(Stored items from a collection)
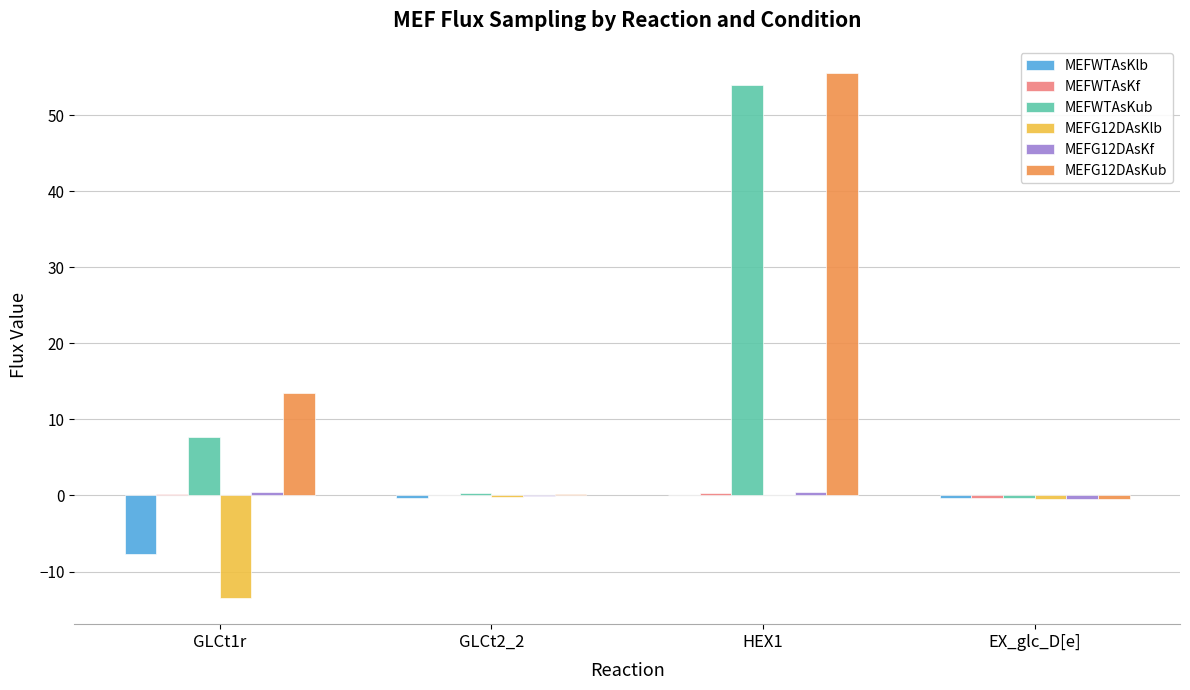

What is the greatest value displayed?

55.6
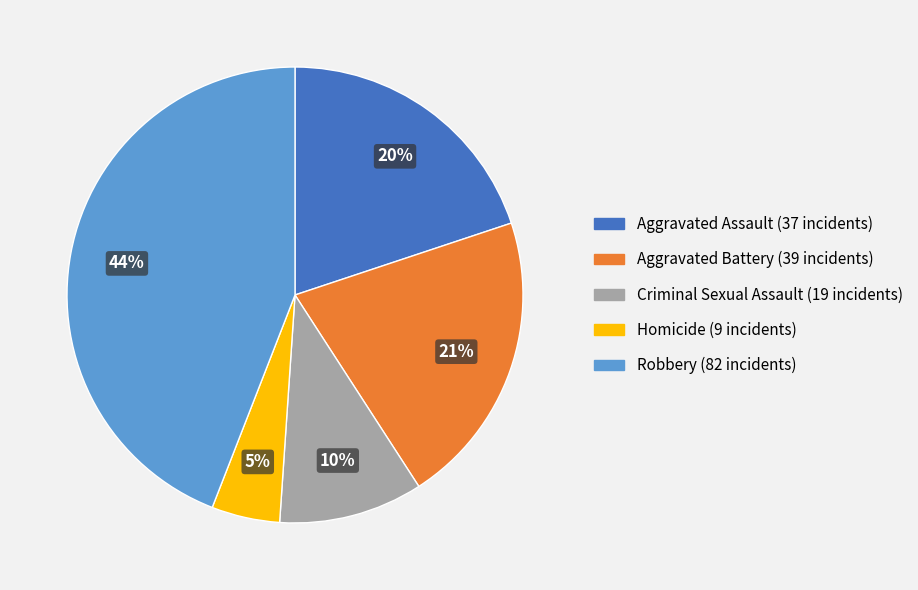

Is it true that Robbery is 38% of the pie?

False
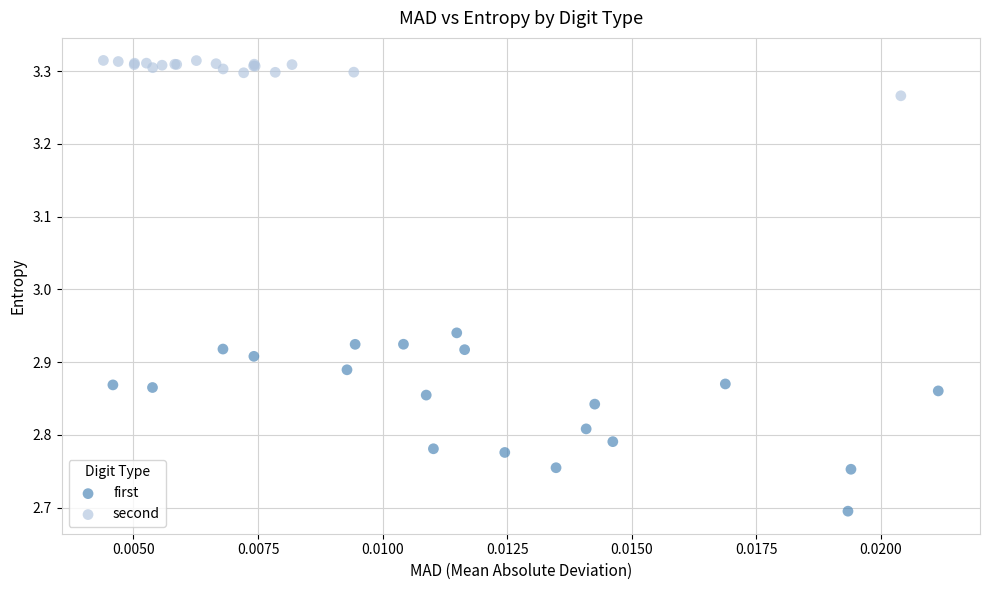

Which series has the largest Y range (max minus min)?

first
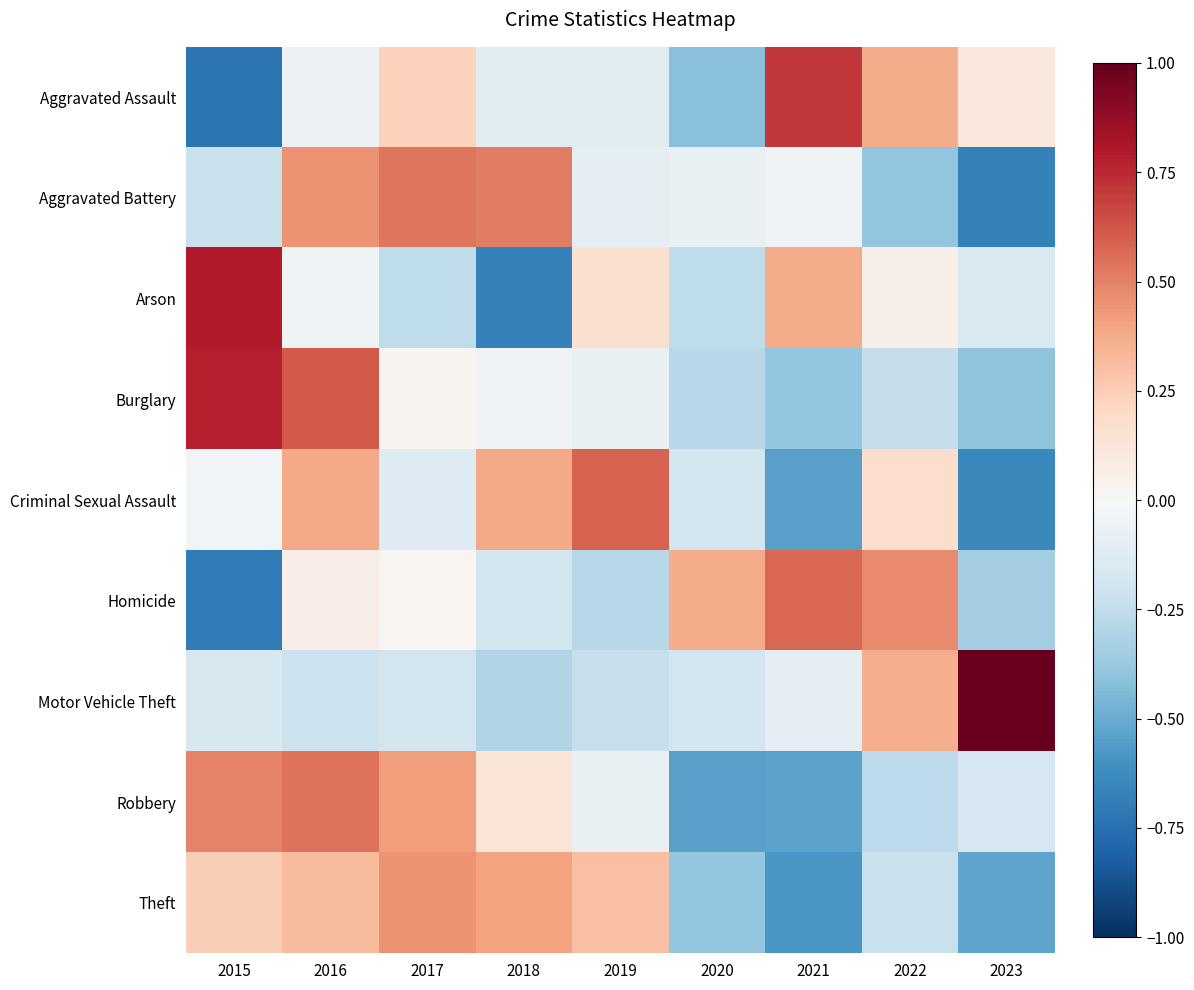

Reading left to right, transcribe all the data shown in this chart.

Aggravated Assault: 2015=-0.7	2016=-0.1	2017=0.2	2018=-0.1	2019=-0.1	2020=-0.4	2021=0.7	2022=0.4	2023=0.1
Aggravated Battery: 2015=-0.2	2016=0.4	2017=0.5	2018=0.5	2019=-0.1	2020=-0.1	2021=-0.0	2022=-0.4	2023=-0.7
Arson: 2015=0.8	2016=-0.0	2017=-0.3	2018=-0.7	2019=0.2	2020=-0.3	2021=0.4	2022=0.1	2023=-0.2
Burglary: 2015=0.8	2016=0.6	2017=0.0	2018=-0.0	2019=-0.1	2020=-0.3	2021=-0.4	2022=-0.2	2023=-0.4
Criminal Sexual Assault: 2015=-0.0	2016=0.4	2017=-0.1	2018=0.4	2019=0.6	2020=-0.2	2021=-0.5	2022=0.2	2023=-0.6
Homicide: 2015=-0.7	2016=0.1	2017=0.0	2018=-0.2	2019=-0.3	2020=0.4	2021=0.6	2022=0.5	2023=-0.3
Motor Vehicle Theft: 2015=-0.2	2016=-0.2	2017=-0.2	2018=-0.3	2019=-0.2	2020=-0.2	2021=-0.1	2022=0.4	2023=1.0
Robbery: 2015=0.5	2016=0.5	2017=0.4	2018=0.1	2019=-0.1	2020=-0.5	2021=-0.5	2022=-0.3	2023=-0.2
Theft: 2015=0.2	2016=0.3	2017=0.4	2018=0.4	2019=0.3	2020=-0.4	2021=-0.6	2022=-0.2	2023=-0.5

## Aim of the exercise
Repeat everything from the start of the entries down through the line containing "Reading left to", switching "Robbery" to "Burglary" and changing nothing else. Leave the pictures out of your answer.

## Written response
What is the greatest value displayed?

55.6

Is it true that Burglary is 38% of the pie?

False

Which series has the largest Y range (max minus min)?

first

Reading left to right, transcribe all the data shown in this chart.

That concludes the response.